- Born: July 7, 1934 St. Louis, Missouri, U.S.
- Died: August 6, 2016 (aged 82) Nashville, Tennessee, U.S.
- Education: Vanderbilt University
- Occupation: American football official

= Art Demmas =

American football official (1934–2016)

Arthur George Demmas (July 7, 1934 - August 6, 2016) was an American football official for 28 seasons. He worked in the American Football League (AFL) in 1968 and 1969, and in the National Football League (NFL) from 1970 to 1996. During his career, Demmas was assigned to four Super Bowls (XIII, XVII, XXV, and XXVIII), all as an umpire.
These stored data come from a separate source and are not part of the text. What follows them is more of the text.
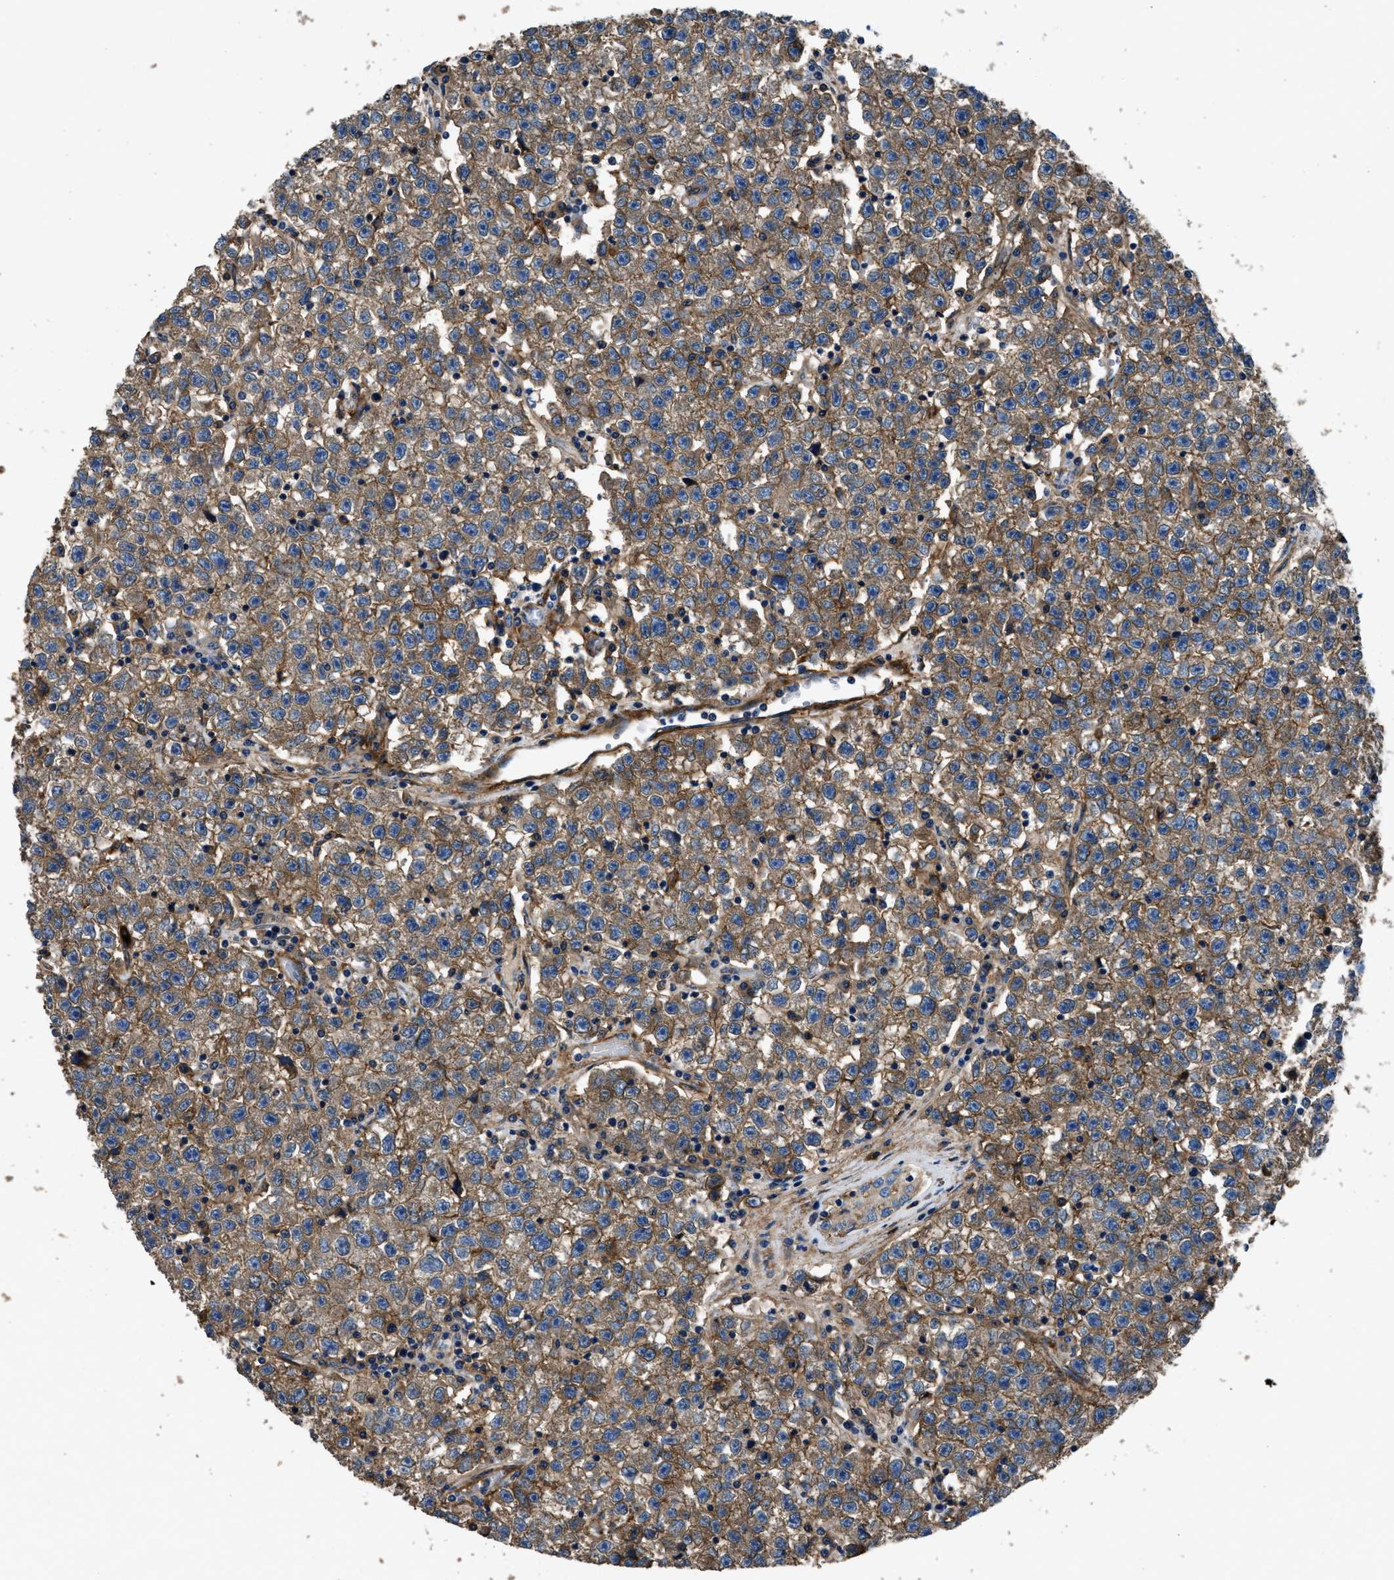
{"staining": {"intensity": "weak", "quantity": ">75%", "location": "cytoplasmic/membranous"}, "tissue": "testis cancer", "cell_type": "Tumor cells", "image_type": "cancer", "snomed": [{"axis": "morphology", "description": "Seminoma, NOS"}, {"axis": "topography", "description": "Testis"}], "caption": "Protein expression analysis of human testis cancer (seminoma) reveals weak cytoplasmic/membranous positivity in about >75% of tumor cells.", "gene": "CD276", "patient": {"sex": "male", "age": 22}}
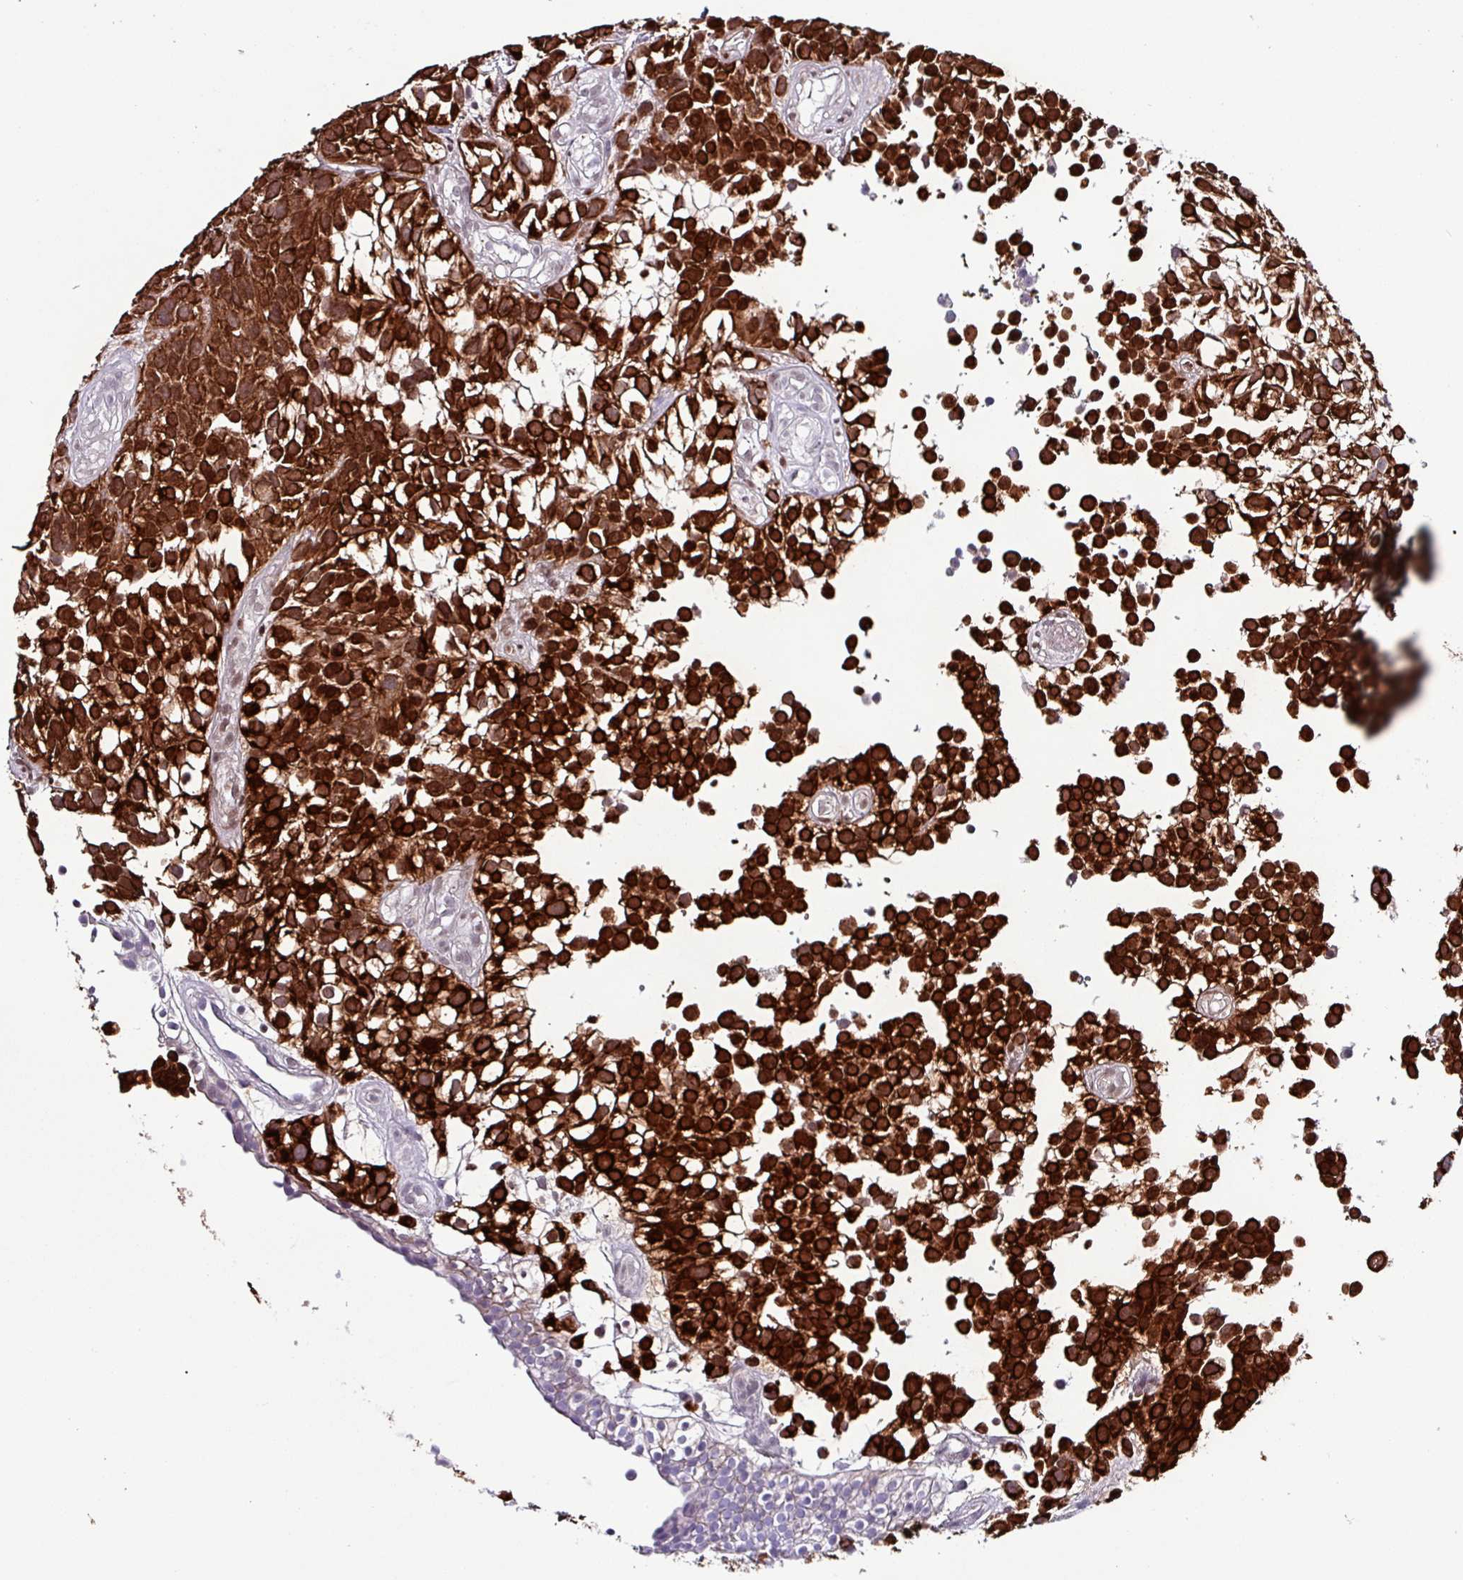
{"staining": {"intensity": "strong", "quantity": ">75%", "location": "cytoplasmic/membranous"}, "tissue": "urothelial cancer", "cell_type": "Tumor cells", "image_type": "cancer", "snomed": [{"axis": "morphology", "description": "Urothelial carcinoma, High grade"}, {"axis": "topography", "description": "Urinary bladder"}], "caption": "Brown immunohistochemical staining in high-grade urothelial carcinoma reveals strong cytoplasmic/membranous expression in about >75% of tumor cells. The protein of interest is shown in brown color, while the nuclei are stained blue.", "gene": "KRT6C", "patient": {"sex": "male", "age": 56}}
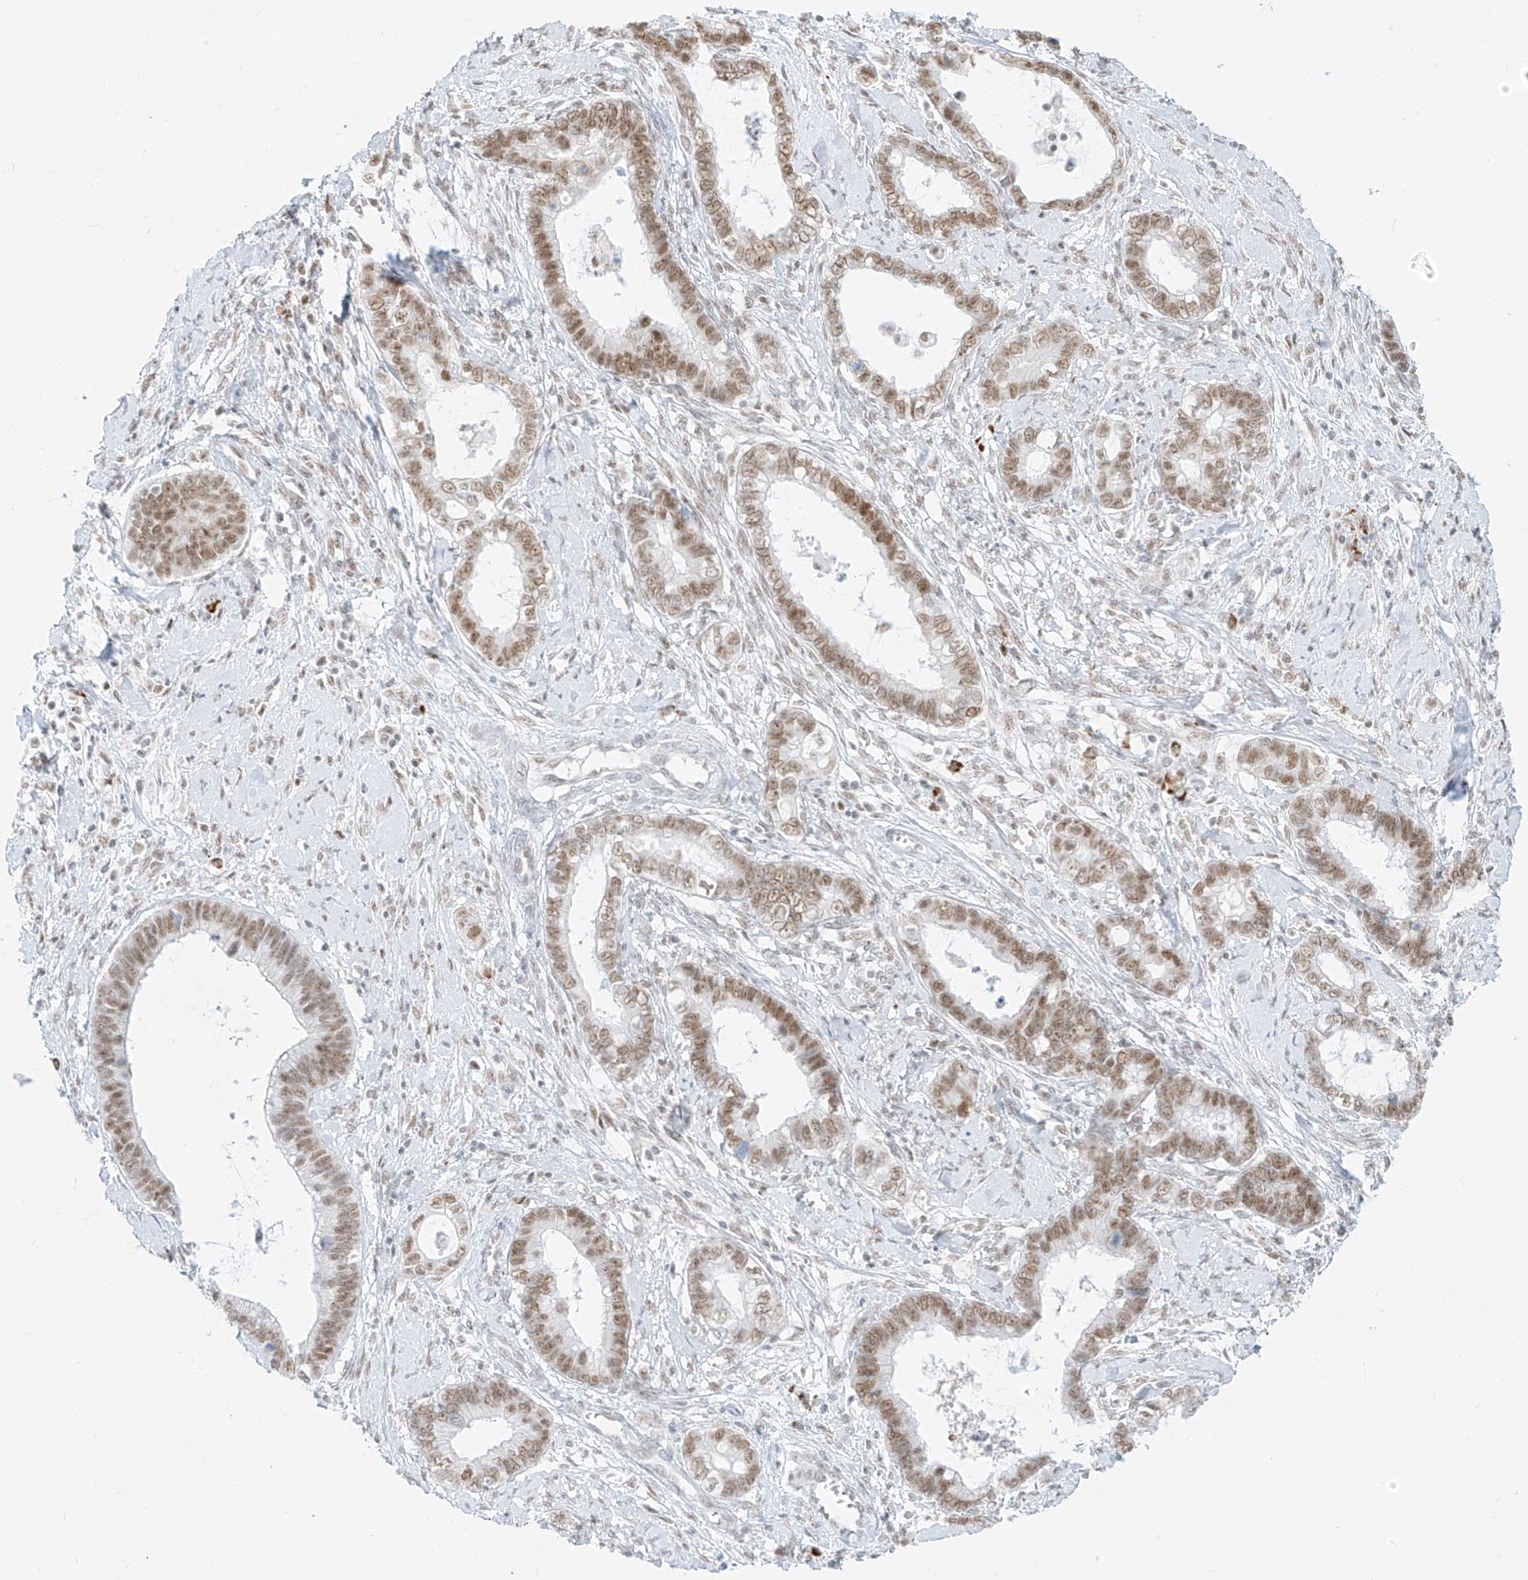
{"staining": {"intensity": "moderate", "quantity": ">75%", "location": "nuclear"}, "tissue": "cervical cancer", "cell_type": "Tumor cells", "image_type": "cancer", "snomed": [{"axis": "morphology", "description": "Adenocarcinoma, NOS"}, {"axis": "topography", "description": "Cervix"}], "caption": "Protein staining by IHC displays moderate nuclear staining in approximately >75% of tumor cells in adenocarcinoma (cervical).", "gene": "SUPT5H", "patient": {"sex": "female", "age": 44}}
On the field, Demmas wore uniform number 78, which is now worn by Greg Meyer. He served as a league representative and observer for the NFL and worked as a trainer for NFL officials. In 1997, he was inducted into the Tennessee Sports Hall of Fame. Demmas was an executive in the National Football Foundation (NFF), and became head of its Middle Tennessee chapter. The organization determines who will be in the College Football Hall of Fame.

==Biography==
Demmas worked much of his career as the umpire on the crew of a fellow AFL official, referee Ben Dreith.

During the fourth quarter of Super Bowl XIII, Dallas Cowboys safety Charlie Waters collided with Demmas as he was moving into position to tackle Pittsburgh Steelers running back Franco Harris. Harris scored a touchdown on the play, giving the Steelers a 28–17 lead, and Pittsburgh went on to win the game, 35–31.

A native of Nashville, Tennessee, Demmas played football at and graduated from Vanderbilt University, learning the game from College Football Hall of Fame coach Jess Neely. Following graduation from Vanderbilt, Demmas enrolled in the Reserve Officers' Training Corps program. Commissioned as a second lieutenant, he was assigned to the U.S. Army Intelligence detail. He opted for an eight-year term, which consisted of six months active duty and seven-and-a-half years active reserve.

Demmas served as an executive in the National Football Foundation (NFF), the organization that determines who will be in the College Football Hall of Fame. He became head of its Middle Tennessee chapter. He worked as a trainer for NFL officials. In 1997, he was inducted into the Tennessee Sports Hall of Fame.

Demmas died in August 2016 at the age of 82.